Work order: For each line of the data below that holds "light", copy the line.

Entries supplied:
········

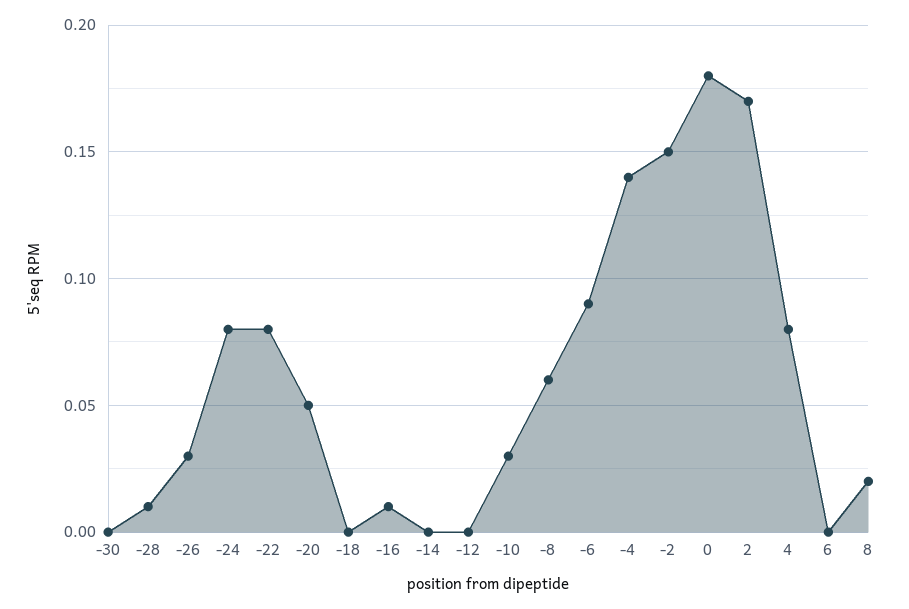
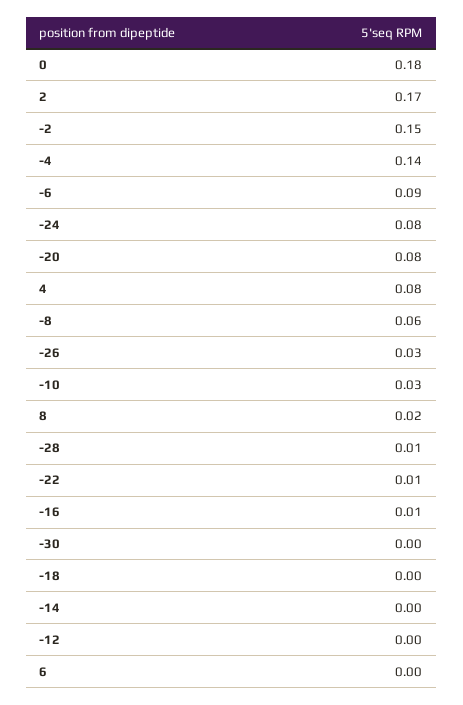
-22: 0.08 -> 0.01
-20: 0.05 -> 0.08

········

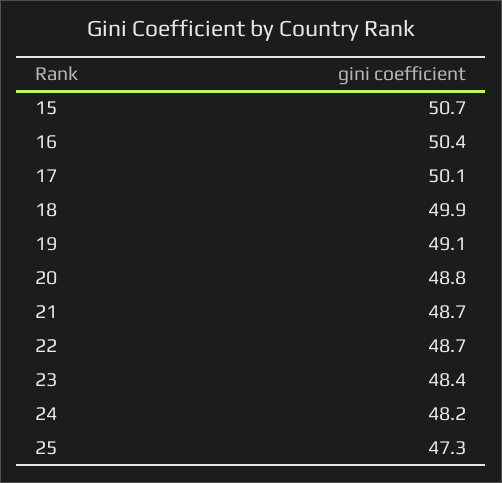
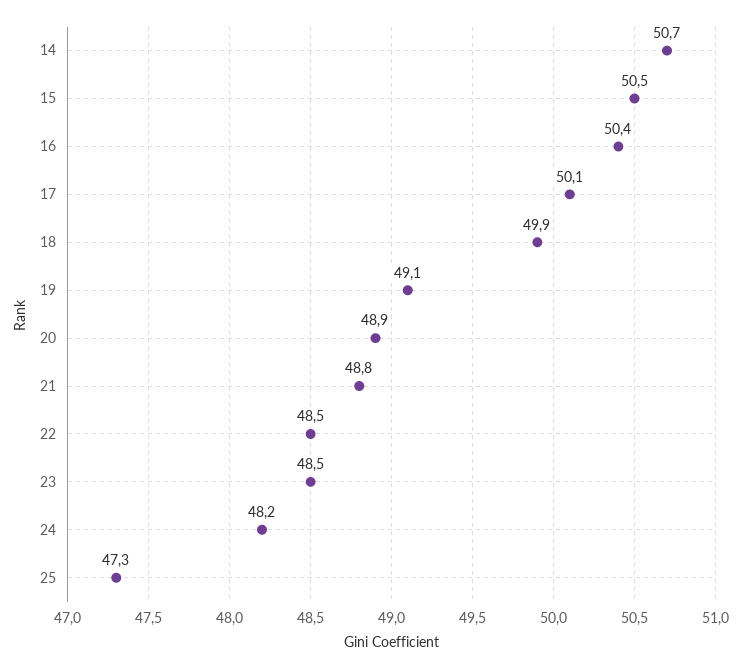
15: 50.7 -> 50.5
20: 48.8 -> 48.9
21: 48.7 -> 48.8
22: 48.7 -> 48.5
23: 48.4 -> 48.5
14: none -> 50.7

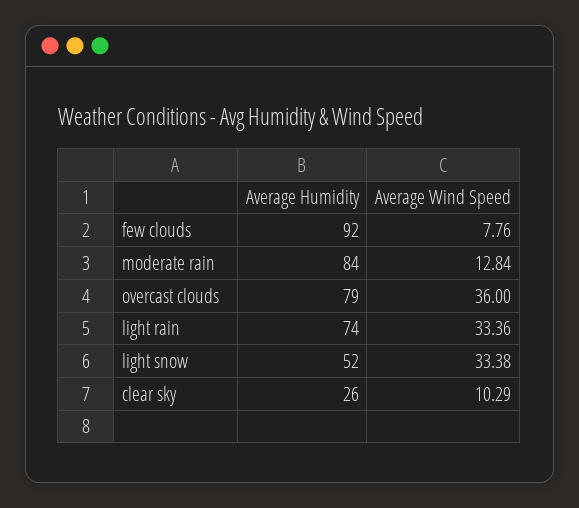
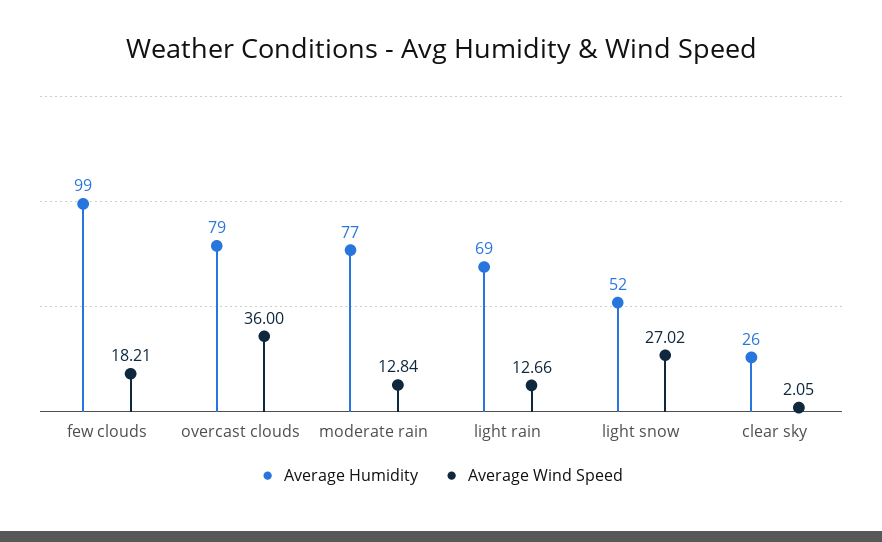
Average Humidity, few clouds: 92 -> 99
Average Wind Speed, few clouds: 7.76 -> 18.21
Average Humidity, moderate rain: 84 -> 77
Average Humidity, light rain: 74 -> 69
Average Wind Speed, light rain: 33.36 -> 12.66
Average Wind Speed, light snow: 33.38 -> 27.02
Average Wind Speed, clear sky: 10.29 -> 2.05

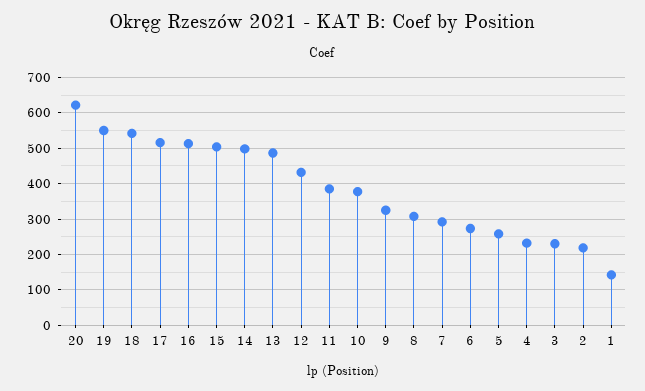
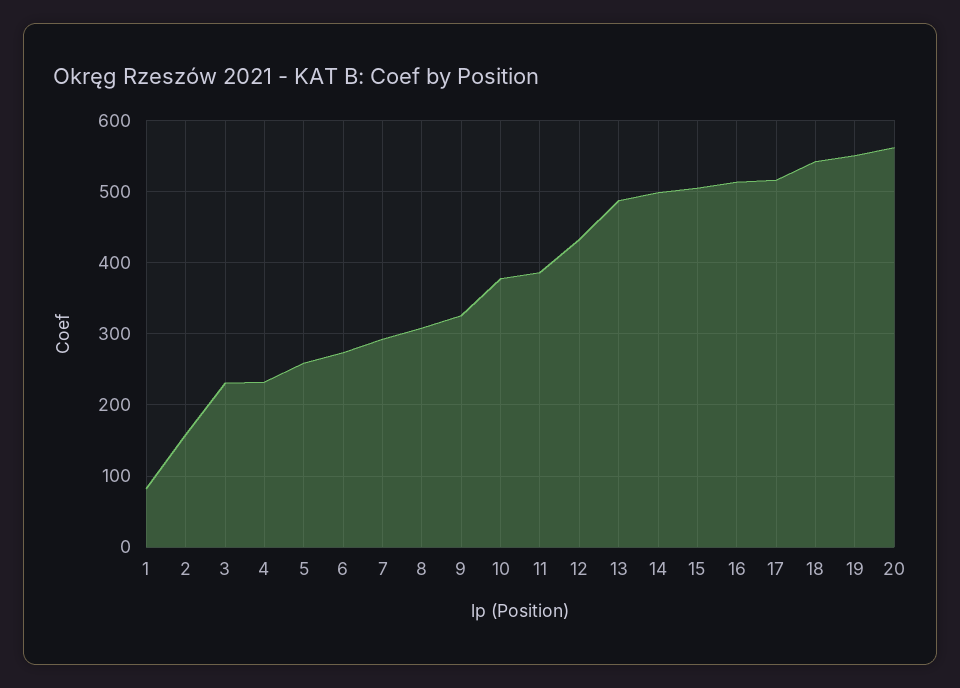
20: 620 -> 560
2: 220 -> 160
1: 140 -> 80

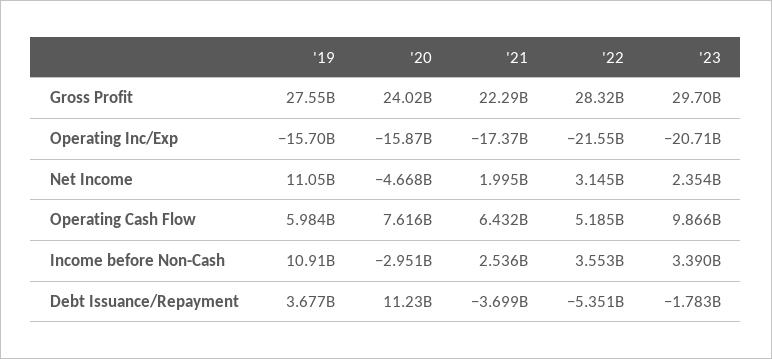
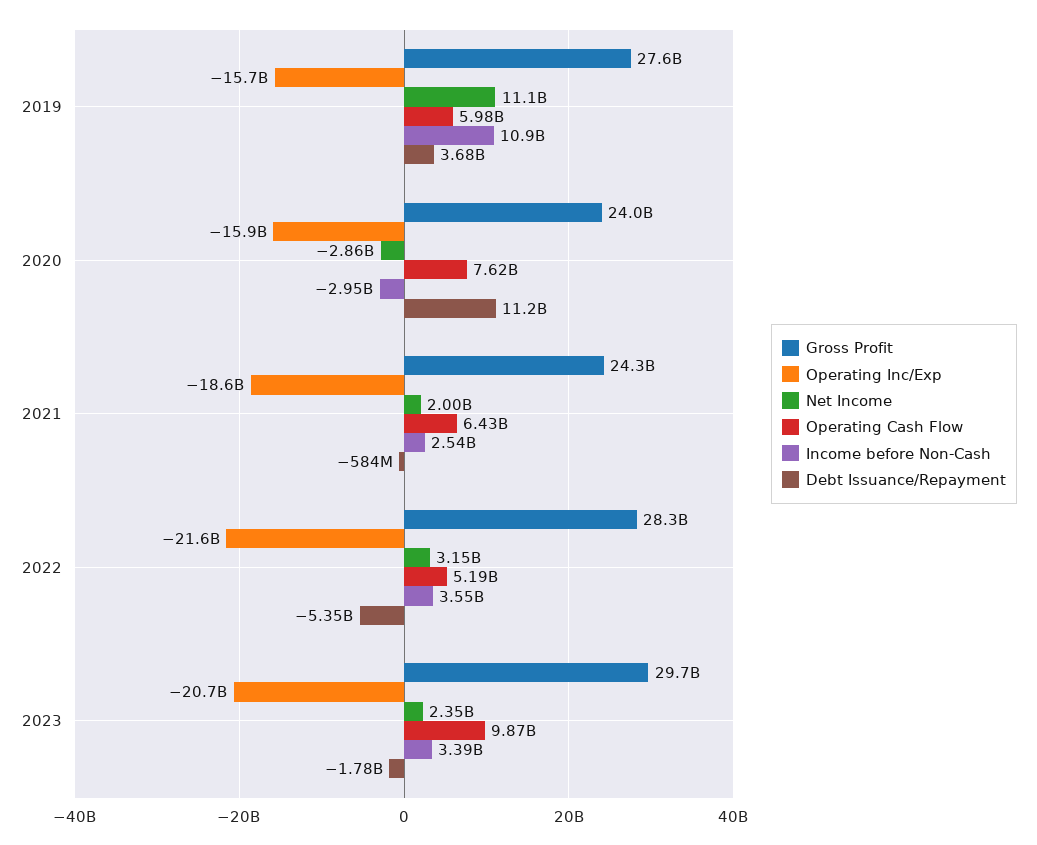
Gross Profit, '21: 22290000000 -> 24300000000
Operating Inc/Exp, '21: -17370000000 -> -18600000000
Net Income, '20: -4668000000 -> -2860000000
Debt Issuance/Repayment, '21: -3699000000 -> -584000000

········

Problem solution:
Average Humidity, light rain: 74 -> 69
Average Wind Speed, light rain: 33.36 -> 12.66
Average Wind Speed, light snow: 33.38 -> 27.02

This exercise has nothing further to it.